- [READING TEXT]
Uganda has also fared well with the Millennium Development Goals in terms of water and sanitation achievements throughout the country.

Moreover, the prospect of attracting investment in tourism needs to be complimented by quality road networks throughout the country to some of the main national parks and attractions. Queen Elizabeth National Park, the Bwindi Impenetrable Forest, and Murchison Falls National Park are all major tourist attractions in Uganda that could be made more profitable with the advent of improved accessibility.

Nor should it be forgotten that Uganda is East Africa's third largest economy, and a major coffee exporter in its own right. With reliable power and infrastructure, much more could be earned from value addition to its agroindustry.

Even as Uganda strives to be a top-50 crude oil producer, the country is now urgently having to find concrete solutions to power supply issues that have slowed economic growth. Hopefully, major projects such as the 700MW Karuma hydro station that the government has committed US$85.52m to develop will close the country's energy gap.

- [EXERCISE DESCRIPTION]
How does the part of the Uganda text that opens with "Nor should it" and closes with "to its agroindustry." read once you change "coffee" to "tea"?

(Collected data)
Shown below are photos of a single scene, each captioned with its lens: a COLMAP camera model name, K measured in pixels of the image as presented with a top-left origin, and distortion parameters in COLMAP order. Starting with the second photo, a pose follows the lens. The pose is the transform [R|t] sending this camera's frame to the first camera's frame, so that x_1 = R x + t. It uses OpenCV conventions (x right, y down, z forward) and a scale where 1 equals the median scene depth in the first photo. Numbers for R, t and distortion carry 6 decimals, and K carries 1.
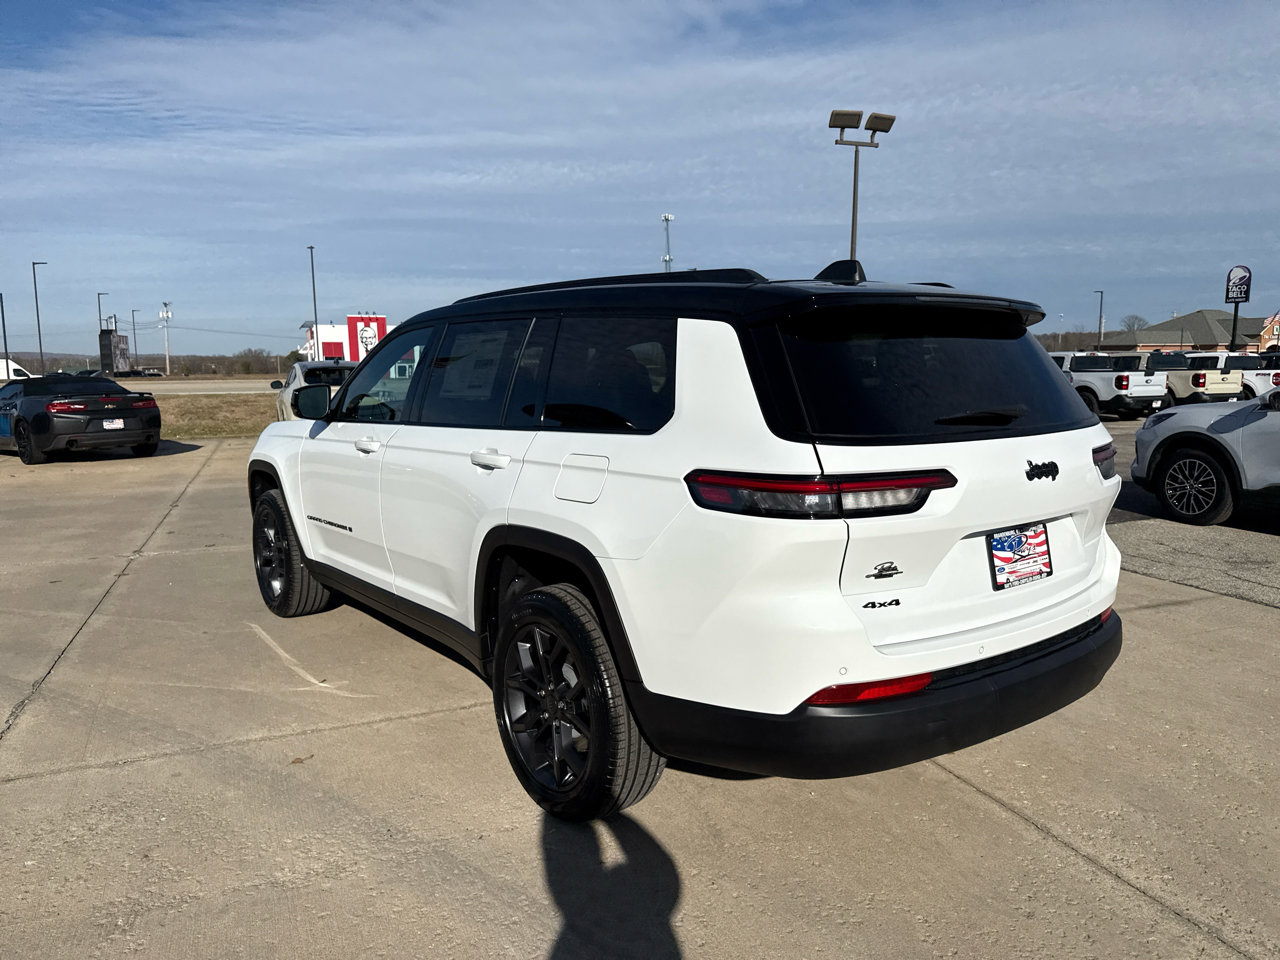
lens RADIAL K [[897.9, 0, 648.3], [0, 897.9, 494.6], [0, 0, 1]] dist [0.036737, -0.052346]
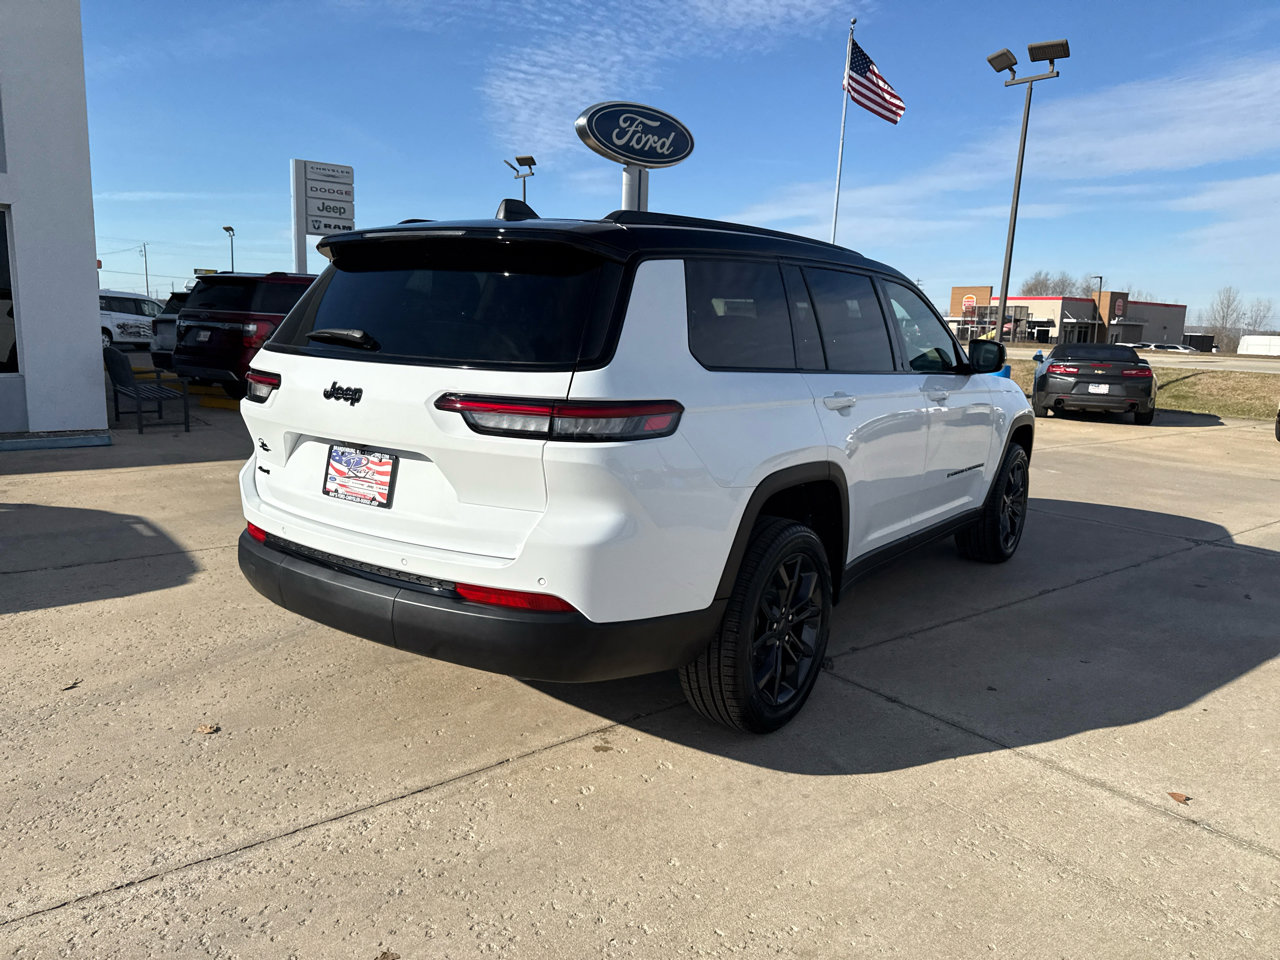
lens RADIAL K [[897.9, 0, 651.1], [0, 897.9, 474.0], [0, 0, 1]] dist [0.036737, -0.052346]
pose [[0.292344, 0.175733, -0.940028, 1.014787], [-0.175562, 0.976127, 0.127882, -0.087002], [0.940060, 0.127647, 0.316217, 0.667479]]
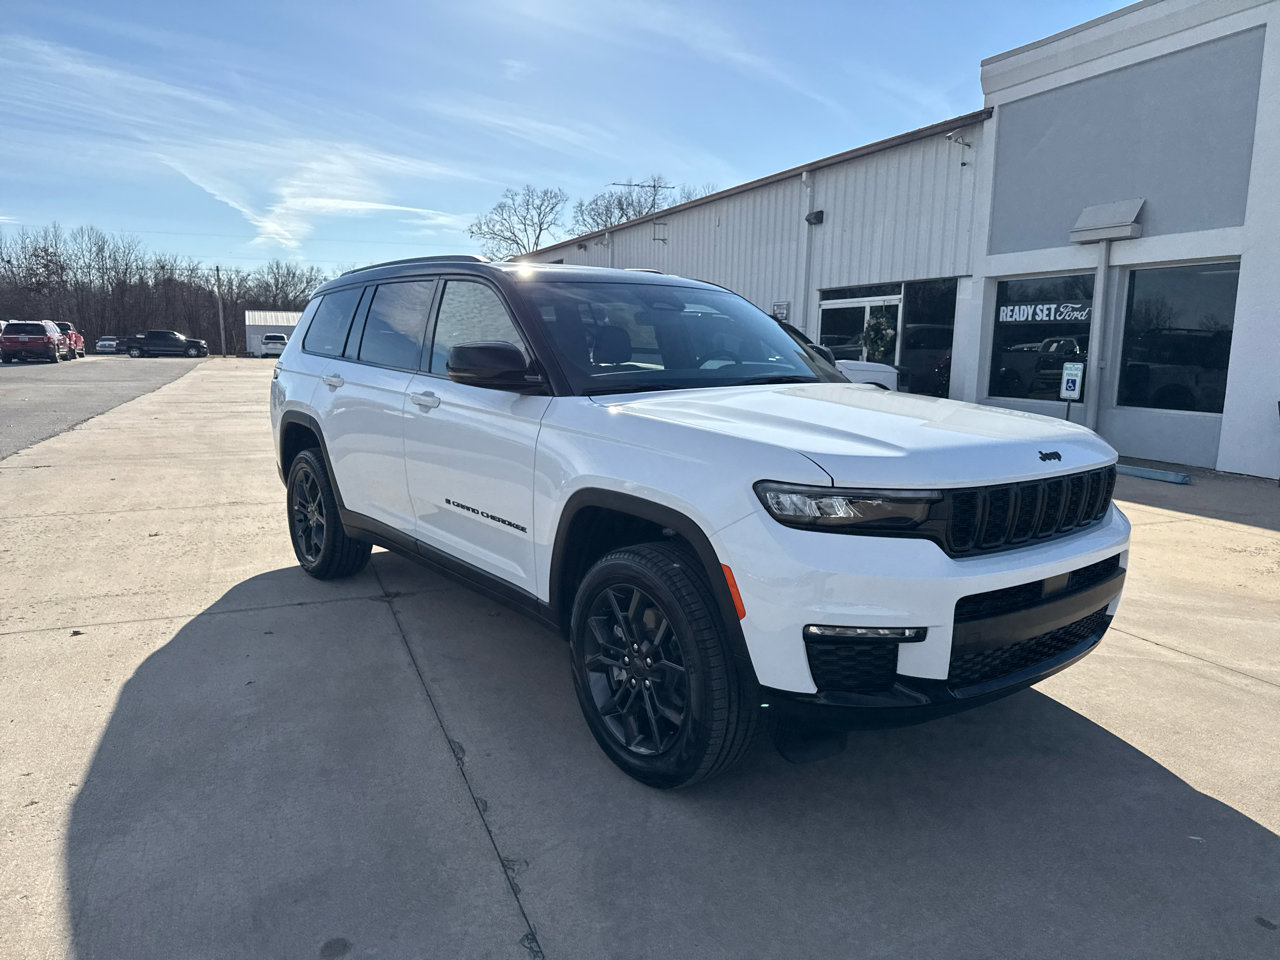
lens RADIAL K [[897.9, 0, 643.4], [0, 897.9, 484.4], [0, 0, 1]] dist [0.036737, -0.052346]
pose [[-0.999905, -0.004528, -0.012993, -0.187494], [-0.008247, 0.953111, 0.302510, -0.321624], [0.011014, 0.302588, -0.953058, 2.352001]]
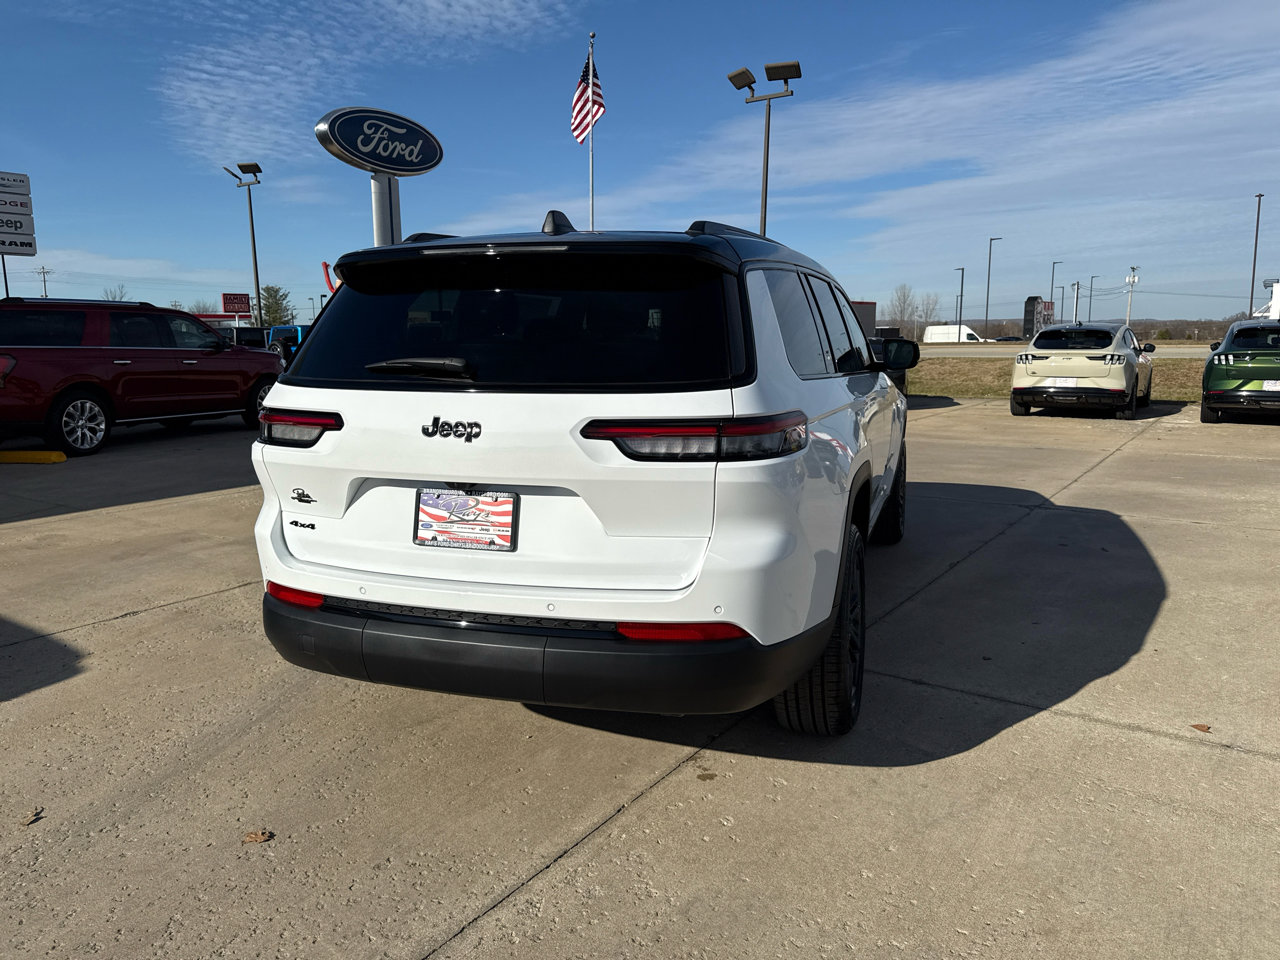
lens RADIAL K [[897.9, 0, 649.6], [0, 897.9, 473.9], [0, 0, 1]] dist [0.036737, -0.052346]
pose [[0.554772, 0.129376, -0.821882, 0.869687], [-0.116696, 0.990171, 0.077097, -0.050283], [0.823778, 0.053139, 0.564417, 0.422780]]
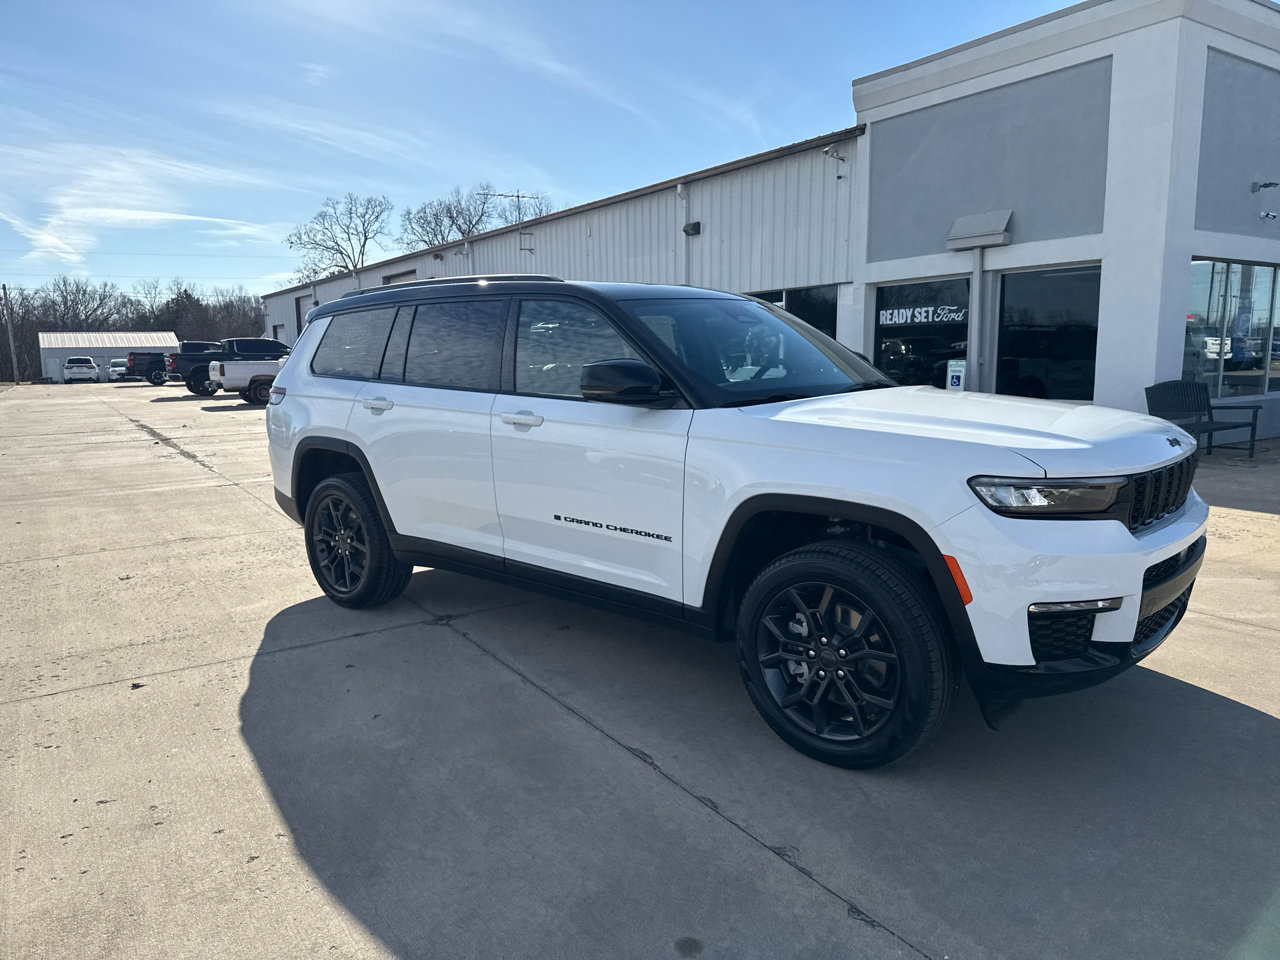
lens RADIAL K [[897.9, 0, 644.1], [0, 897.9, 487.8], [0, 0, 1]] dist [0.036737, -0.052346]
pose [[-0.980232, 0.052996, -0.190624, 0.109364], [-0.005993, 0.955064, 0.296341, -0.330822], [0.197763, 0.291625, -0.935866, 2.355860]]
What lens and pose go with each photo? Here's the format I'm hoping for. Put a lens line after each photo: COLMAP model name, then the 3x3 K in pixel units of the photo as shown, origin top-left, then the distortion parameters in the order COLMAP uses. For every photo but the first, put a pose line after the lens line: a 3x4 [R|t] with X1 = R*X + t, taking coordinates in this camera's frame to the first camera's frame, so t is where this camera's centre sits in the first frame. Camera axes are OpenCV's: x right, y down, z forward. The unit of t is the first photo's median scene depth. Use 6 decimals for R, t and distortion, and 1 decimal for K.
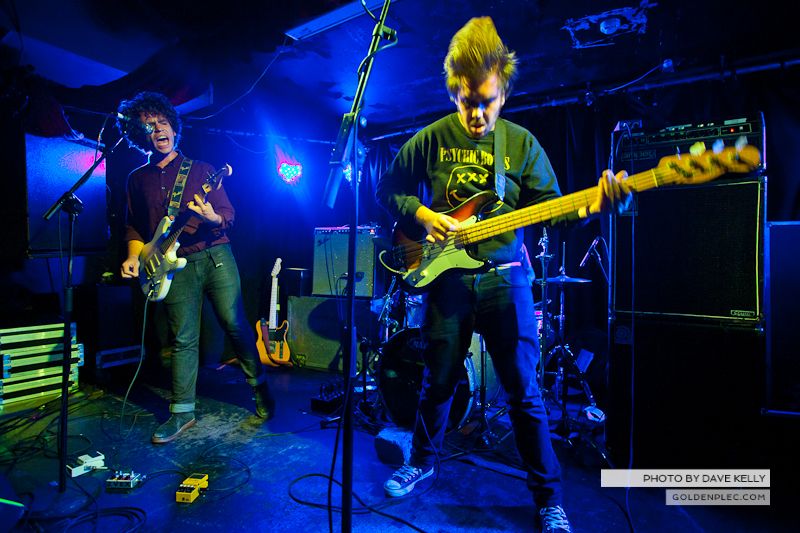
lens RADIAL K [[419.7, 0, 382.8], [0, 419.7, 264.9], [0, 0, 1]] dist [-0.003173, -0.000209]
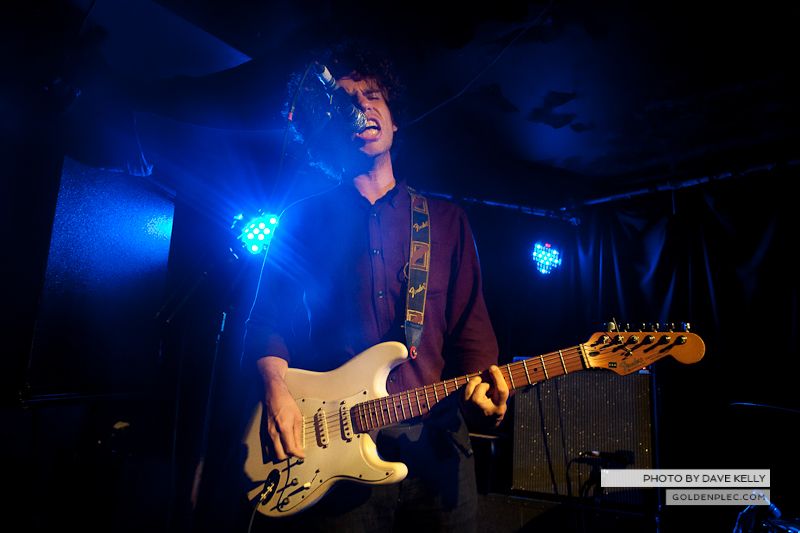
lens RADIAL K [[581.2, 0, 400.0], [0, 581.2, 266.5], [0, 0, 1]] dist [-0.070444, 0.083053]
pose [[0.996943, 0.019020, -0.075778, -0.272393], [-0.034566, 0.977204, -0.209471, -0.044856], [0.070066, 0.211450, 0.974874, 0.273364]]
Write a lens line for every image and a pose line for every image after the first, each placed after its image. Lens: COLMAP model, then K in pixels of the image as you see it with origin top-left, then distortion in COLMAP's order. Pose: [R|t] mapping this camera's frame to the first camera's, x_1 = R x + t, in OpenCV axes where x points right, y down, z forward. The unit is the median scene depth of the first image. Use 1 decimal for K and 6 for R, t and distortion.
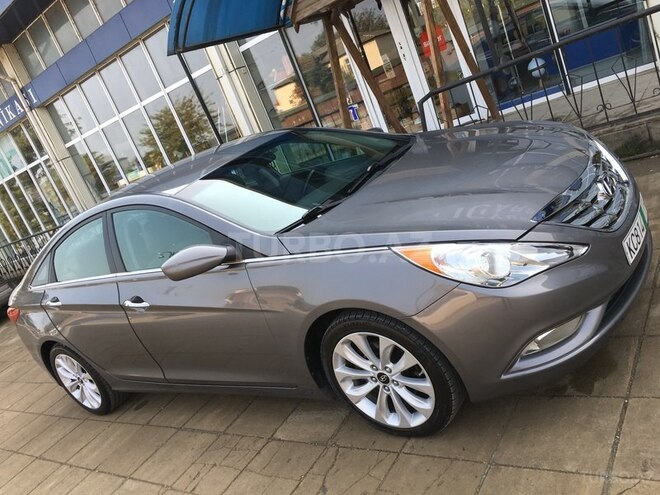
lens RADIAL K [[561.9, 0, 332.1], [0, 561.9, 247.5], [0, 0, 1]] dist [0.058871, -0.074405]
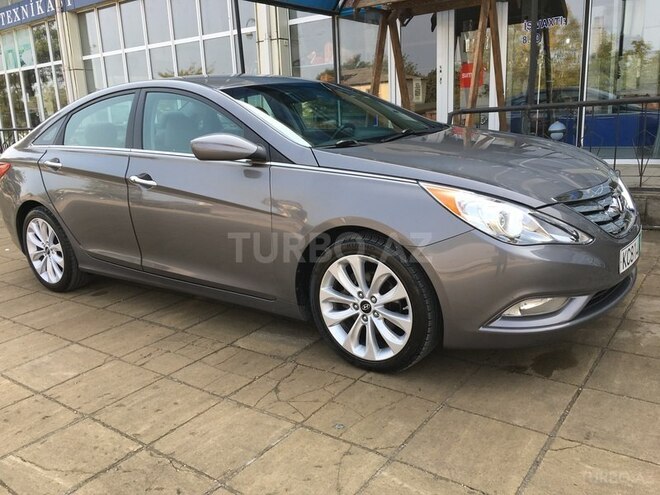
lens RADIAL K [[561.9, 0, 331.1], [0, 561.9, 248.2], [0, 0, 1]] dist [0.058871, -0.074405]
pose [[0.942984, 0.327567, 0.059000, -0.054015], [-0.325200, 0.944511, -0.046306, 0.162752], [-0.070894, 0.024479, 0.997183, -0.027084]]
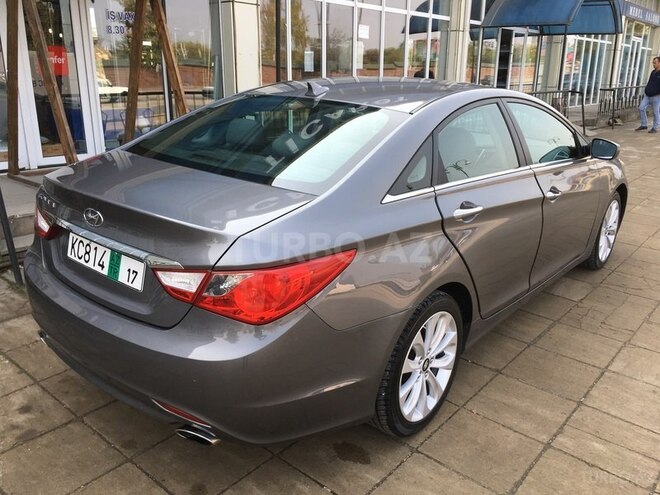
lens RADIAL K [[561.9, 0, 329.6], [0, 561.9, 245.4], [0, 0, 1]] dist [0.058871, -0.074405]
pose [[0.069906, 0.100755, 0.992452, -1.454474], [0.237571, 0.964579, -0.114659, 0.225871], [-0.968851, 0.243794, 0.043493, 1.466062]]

- [ANSWER TO THE PROBLEM]
Nor should it be forgotten that Uganda is East Africa's third largest economy, and a major tea exporter in its own right. With reliable power and infrastructure, much more could be earned from value addition to its agroindustry.